Towards Implementing System-Level Fault-Tolerant Solutions in the Gurkh Framework

Fault-Tolerance is a long adopted concept in engineering discipline used to improve dependability of systems. The related intuitive principle is to increase design robustness by adding redundant resources and the mechanisms necessary to make use of them when needed. When these mechanisms are designed to act in order to optimize system-wide performance, we talk about system-level Fault-Tolerance.

Fault-Detection is one of these mechanisms and its importance is key, especially in the computer and software world. ESL is currently looking at using the tools and resources made available by the Gurkh framework to provide real-time system designs with system-level Fault-Tolerance. Safety-Critical Real-Time applications typically have stringent dependability requirements, which are usually captured as reliability and determinism.

ESL's ongoing Draper project is researching methodologies enabling capture of transient software faults. The monitoring chip contains a model of the expected system behavior. This behavior is captured as timing constraints.
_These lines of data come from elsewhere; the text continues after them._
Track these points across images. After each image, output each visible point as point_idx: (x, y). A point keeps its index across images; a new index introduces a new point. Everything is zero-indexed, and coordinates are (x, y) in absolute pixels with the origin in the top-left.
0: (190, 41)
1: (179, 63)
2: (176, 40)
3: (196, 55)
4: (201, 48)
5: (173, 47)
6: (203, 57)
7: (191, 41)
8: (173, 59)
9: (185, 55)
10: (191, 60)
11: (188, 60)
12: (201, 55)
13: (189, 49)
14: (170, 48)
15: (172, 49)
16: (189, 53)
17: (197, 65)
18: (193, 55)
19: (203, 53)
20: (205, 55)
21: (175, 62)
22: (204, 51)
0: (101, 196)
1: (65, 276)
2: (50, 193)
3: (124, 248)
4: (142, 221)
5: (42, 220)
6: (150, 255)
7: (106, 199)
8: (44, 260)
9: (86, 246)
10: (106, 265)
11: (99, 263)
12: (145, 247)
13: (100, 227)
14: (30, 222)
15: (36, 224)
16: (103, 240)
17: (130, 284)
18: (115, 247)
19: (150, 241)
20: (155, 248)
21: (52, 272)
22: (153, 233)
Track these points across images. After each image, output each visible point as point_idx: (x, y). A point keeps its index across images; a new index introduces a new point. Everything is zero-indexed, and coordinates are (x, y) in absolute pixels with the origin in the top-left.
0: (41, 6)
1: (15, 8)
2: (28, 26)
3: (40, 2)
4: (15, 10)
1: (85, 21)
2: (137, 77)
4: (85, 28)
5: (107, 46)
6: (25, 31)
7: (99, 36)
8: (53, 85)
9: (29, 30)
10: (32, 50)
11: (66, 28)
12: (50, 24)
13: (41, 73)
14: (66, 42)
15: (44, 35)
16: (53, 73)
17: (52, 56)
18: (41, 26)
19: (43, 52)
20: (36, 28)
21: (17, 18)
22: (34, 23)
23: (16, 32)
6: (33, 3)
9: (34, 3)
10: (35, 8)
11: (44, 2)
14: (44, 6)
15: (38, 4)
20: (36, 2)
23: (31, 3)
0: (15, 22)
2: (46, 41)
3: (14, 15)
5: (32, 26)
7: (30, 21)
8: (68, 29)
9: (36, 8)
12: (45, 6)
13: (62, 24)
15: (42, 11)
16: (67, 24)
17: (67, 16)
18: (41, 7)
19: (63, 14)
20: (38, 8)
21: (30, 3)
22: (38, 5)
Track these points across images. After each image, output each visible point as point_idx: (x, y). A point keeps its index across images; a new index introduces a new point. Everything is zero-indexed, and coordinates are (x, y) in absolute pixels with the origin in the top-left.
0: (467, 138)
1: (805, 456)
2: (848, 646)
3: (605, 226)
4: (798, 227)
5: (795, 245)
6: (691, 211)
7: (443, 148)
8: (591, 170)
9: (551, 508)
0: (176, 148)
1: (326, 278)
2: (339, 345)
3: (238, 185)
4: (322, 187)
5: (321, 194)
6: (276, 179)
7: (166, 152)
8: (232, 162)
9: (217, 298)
The first phase of this work breaks down in three steps that together build a proof-of-concept implementation of an application with system-level Fault-Detection capabilities by using formal methods and System-On-Chip techniques.

The first step consists of deriving an Ada Ravenscar compliant version of the application software along with its corresponding formal model in Uppaal.

The second step of this work is the development of the application's fault model, in both software and timed-automata once more.

The last step of this first phase requires the development of a coordination mechanism to handle the operation model change-over.

The Uppaal models being developed are interfaced with the Uppaal model of the hardware kernel. This allows us to prove the correctness of the integrated system and helps us understand the timing behavior of the bounded sequence of interactions that take place within the system.

The first phase aims at proving that it is possible to carry out fault detection of the system based on a formal model of both the application and the run-time kernel. The next phase aims at providing degraded performance guarantees through multiple fault models.

One of the most challenging problems in hardware/software co-design is to provide operating system support for hardware components. The second phase of the project involves creating dual operating system support for system-level reconfiguration. RavenHaRT acts as the regular operating system and hands control over to the reconfiguration OS when the monitoring chip detects an error. The overall design method developed in the context of the Gurkh project, combined with the ability given to a system to degrade gracefully by means of system-level monitoring and reconfiguration, will allow designers to build more dependable System-on-Chip designs.